There is growing interest in the addition of carbon (C) as sucrose or sawdust to the soil as a tool to reduce plant-available nitrogen (N) and alter competitive interactions among species. The hypothesis that C addition changes N availability and thereby changes competitive dynamics between natives and exotics was tested in a California grassland that had experienced N enrichment. Sawdust (1.2 kg/m) was added to plots containing various combinations of three native perennial bunchgrasses, exotic perennial grasses, and exotic annual grasses. Sawdust addition resulted in higher microbial biomass N, lower rates of net N mineralization and net nitrification, and higher concentrations of extractable soil ammonium in the soil.

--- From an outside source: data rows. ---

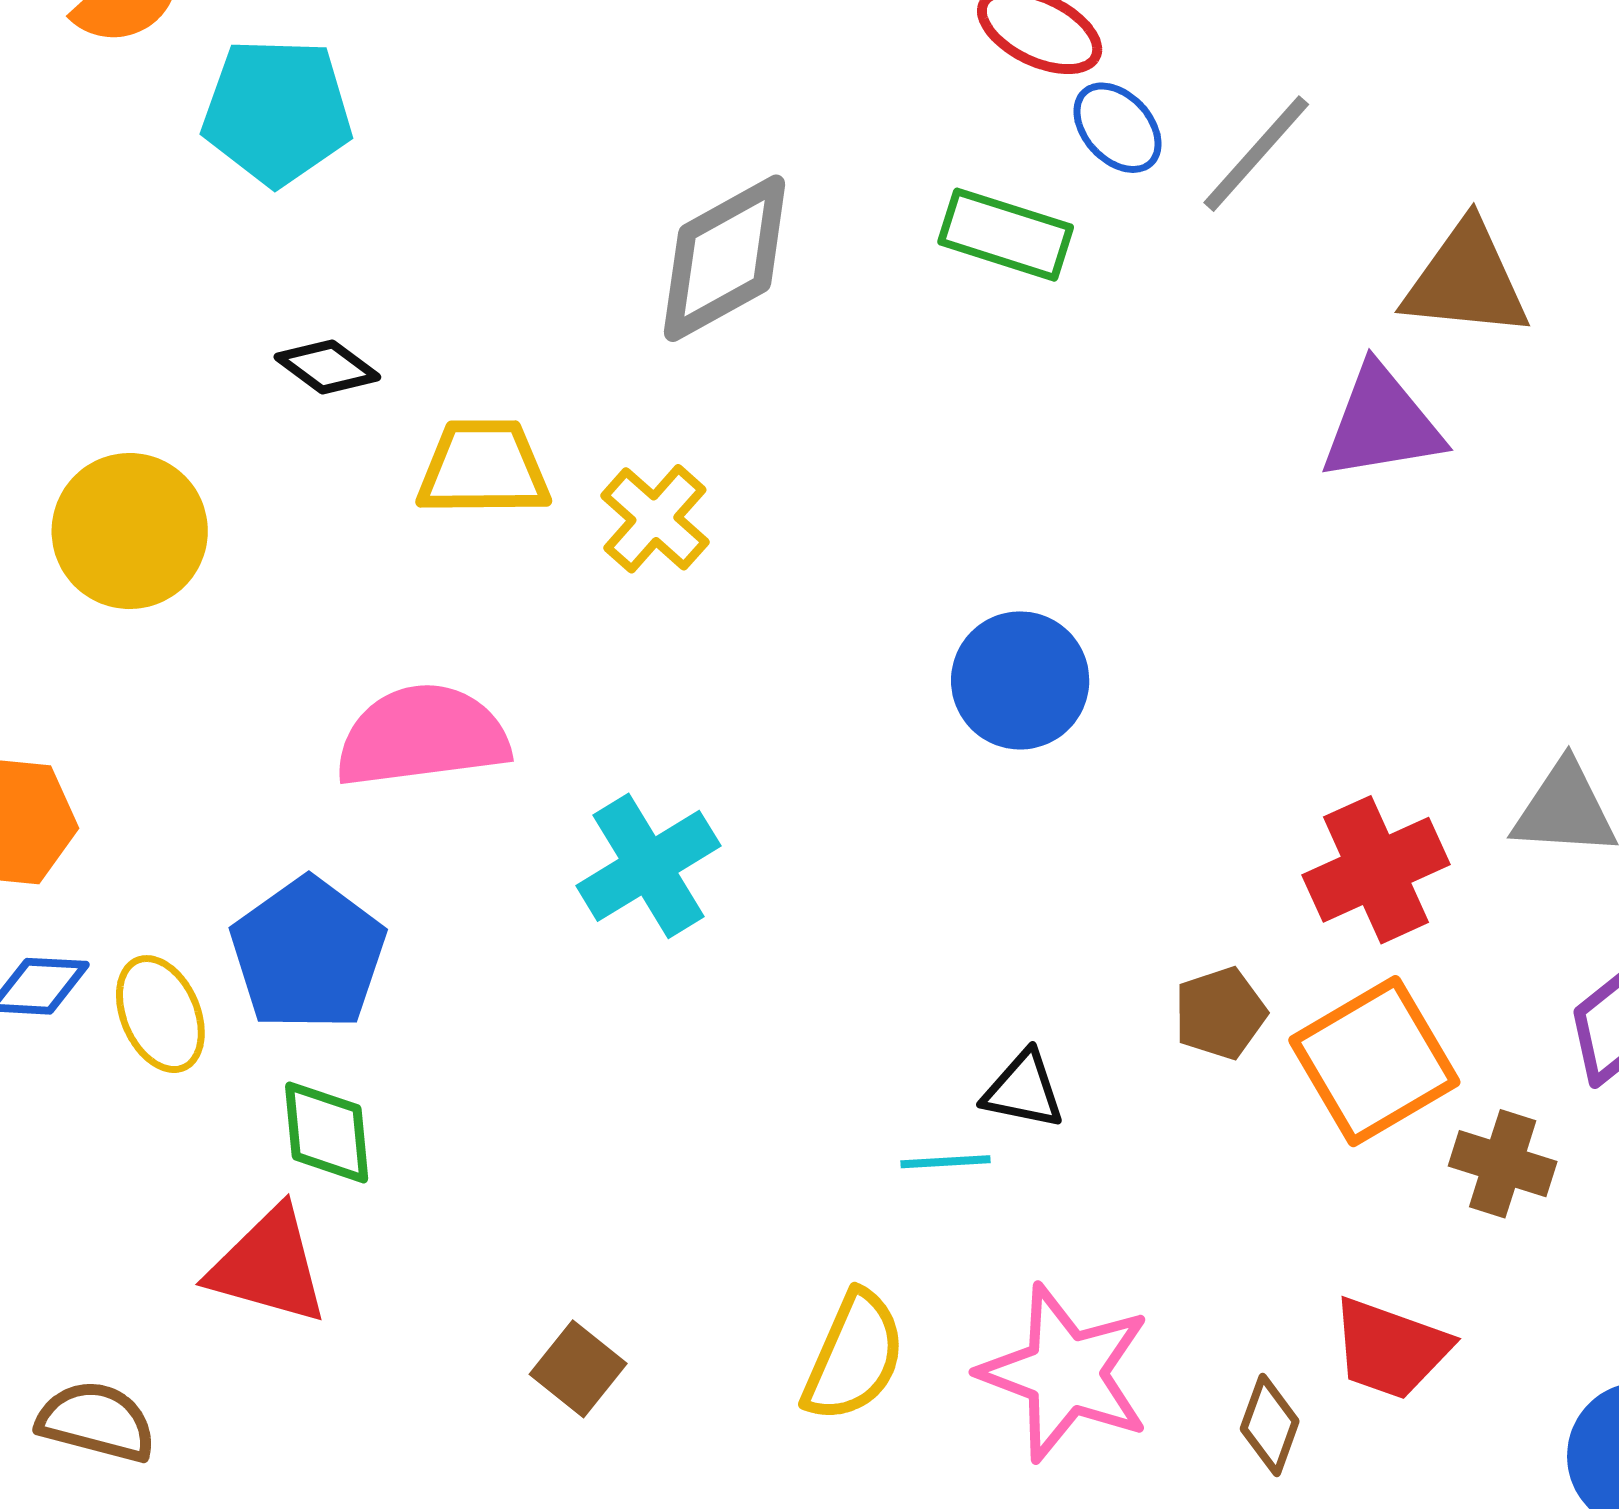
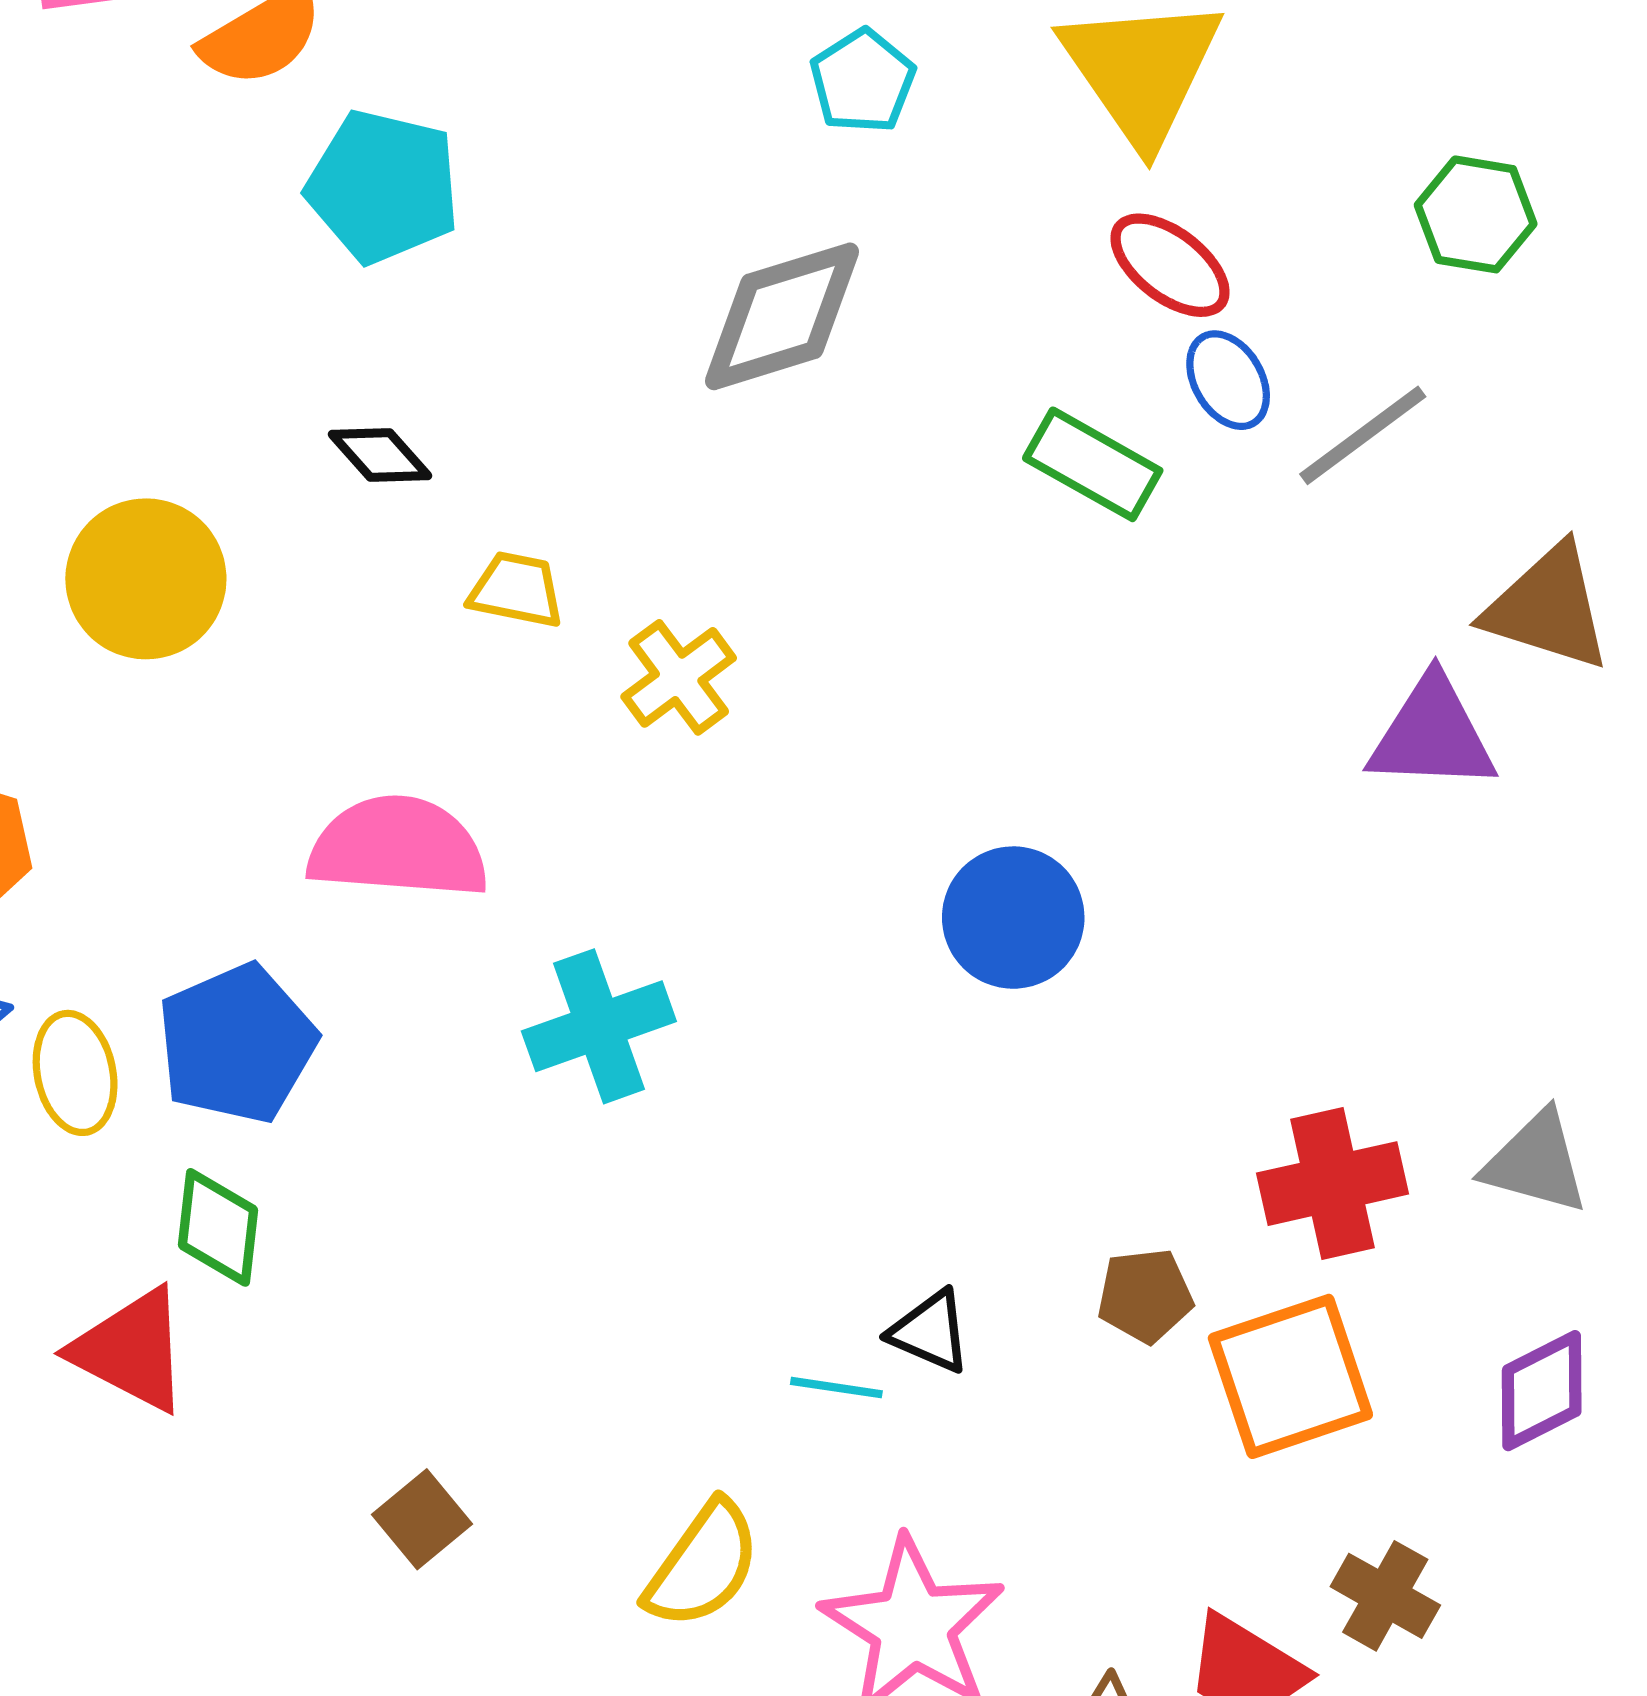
gray diamond: (725, 258) -> (782, 316), moved
yellow trapezoid: (484, 468) -> (516, 590), size x0.7
brown cross: (1503, 1164) -> (1385, 1596), moved

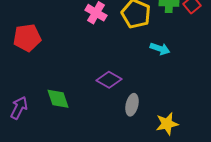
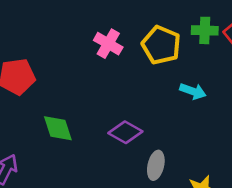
green diamond: (58, 99) -> (58, 128), moved

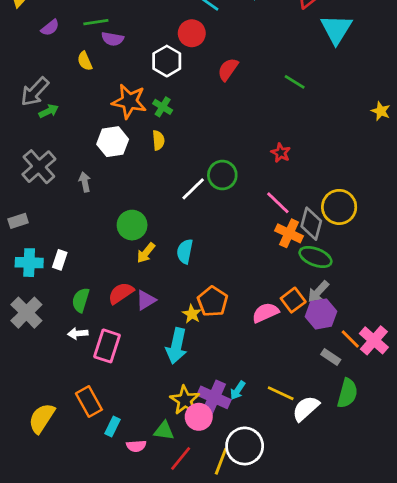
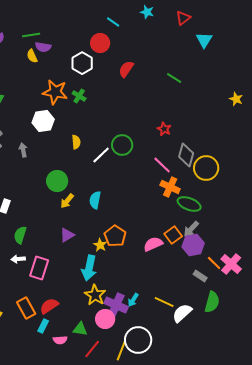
cyan triangle: (336, 29) -> (204, 40), size x0.7
yellow semicircle: (85, 61) -> (32, 56), moved
yellow semicircle: (158, 140) -> (76, 142), moved
gray diamond: (311, 224) -> (186, 155), moved
red semicircle: (121, 293) -> (49, 306), moved
yellow star: (185, 400) -> (95, 295), moved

In the first year sawdust addition decreased the degree to which exotic annuals competitively suppressed the seedlings of Nassella pulchra and, to a lesser extent, Festuca rubra, both native grasses. However there was no evidence of reduced growth of exotic grasses in sawdust-amended plots. Sawdust addition did not influence interactions between the natives and exotic perennial grasses. In the second year, however, sawdust addition did not affect the interactions between the natives and either group of exotic grasses. In fact, the native perennial grasses that survived the first year of competition with annual grasses significantly reduced the aboveground productivity of annual grasses even without sawdust addition. These results suggest that the addition of sawdust as a tool in the restoration of native species in our system provided no significant benefit to natives over a 2-year period.